By Saabira Chaudhuri
LONDON-- Diageo PLC reported lower operating profit for the year
as the world's largest spirits maker logged lower revenue in North
America, Asia and Latin America.
The maker of Johnnie Walker whisky and Smirnoff vodka reported
its operating profit, excluding one-time items, fell 0.8% to
GBP1.45 billion ($2.26 billion) while per-share earnings before
one-time items dropped to 88.8 pence from 95.5 pence. On an organic
basis, which strips out currency movements and acquisitions, net
sales were flat as Diageo posted declines in North America, Asia
Pacific, Latin America and the Caribbean.
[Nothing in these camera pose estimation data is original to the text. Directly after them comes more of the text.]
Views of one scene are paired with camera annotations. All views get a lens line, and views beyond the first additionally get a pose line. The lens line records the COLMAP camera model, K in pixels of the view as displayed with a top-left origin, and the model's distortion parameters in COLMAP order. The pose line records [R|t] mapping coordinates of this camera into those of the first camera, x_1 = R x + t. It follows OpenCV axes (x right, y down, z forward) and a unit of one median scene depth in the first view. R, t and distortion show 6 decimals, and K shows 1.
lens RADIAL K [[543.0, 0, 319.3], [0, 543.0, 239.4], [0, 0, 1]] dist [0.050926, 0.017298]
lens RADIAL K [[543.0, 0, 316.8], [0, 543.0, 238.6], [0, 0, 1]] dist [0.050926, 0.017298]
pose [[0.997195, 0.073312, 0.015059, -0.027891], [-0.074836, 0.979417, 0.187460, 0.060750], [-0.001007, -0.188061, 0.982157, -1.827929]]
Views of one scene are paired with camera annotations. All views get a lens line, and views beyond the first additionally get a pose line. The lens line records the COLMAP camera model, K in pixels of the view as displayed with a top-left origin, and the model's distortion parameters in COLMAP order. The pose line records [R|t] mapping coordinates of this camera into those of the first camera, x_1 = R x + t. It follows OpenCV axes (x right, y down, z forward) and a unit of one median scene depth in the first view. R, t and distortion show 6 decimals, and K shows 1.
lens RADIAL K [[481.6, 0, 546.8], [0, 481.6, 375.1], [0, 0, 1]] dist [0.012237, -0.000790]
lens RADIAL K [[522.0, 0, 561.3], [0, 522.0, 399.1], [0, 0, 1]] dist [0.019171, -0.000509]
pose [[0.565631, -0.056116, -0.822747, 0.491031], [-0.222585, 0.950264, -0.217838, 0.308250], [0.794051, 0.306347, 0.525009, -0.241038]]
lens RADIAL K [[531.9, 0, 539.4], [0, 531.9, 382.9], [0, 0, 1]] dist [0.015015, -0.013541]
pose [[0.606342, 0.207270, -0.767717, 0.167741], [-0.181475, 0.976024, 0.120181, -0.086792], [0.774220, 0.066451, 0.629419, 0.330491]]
Sales in Europe were
flat, while Africa was a relative bright spot with net sales rising
6%.
The results cap a tough couple of years for Diageo, which has
lost market share in North America where once-blockbuster brands
like Smirnoff and Captain Morgan have floundered. Diageo has also
been hammered by weakness in Asia amid an anticorruption campaign
in China and social unrest in Thailand, both of which have slowed
demand in the region.
Including the impact of currency and acquisitions, Diageo
reported a net profit of GBP2.38 billion for the year ended June
30, compared with GBP2.25 billion a year earlier, on net sales that
rose 5.4% to GBP10.81 billion, including Indian liquor maker United
Spirits Ltd. and tequila brand Don Julio, which it acquired in
February.
Under Chief Executive Ivan Menezes, Diageo has said it is
shifting its focus to more closely tracking what is sold to
retailers rather than what is shipped to distributors. Diageo
recently received an inquiry from the U.S. Securities and Exchange
Commission, which is probing whether the spirits maker has been
shipping excess inventory to distributors in an effort to boost
results. Diageo has said it is working with the SEC on the
matter.
Thursday, the company reported its shipment volume for the year
was down 1% and that depletion volumes--or what is sold to
retailers--is estimated to be up 1%.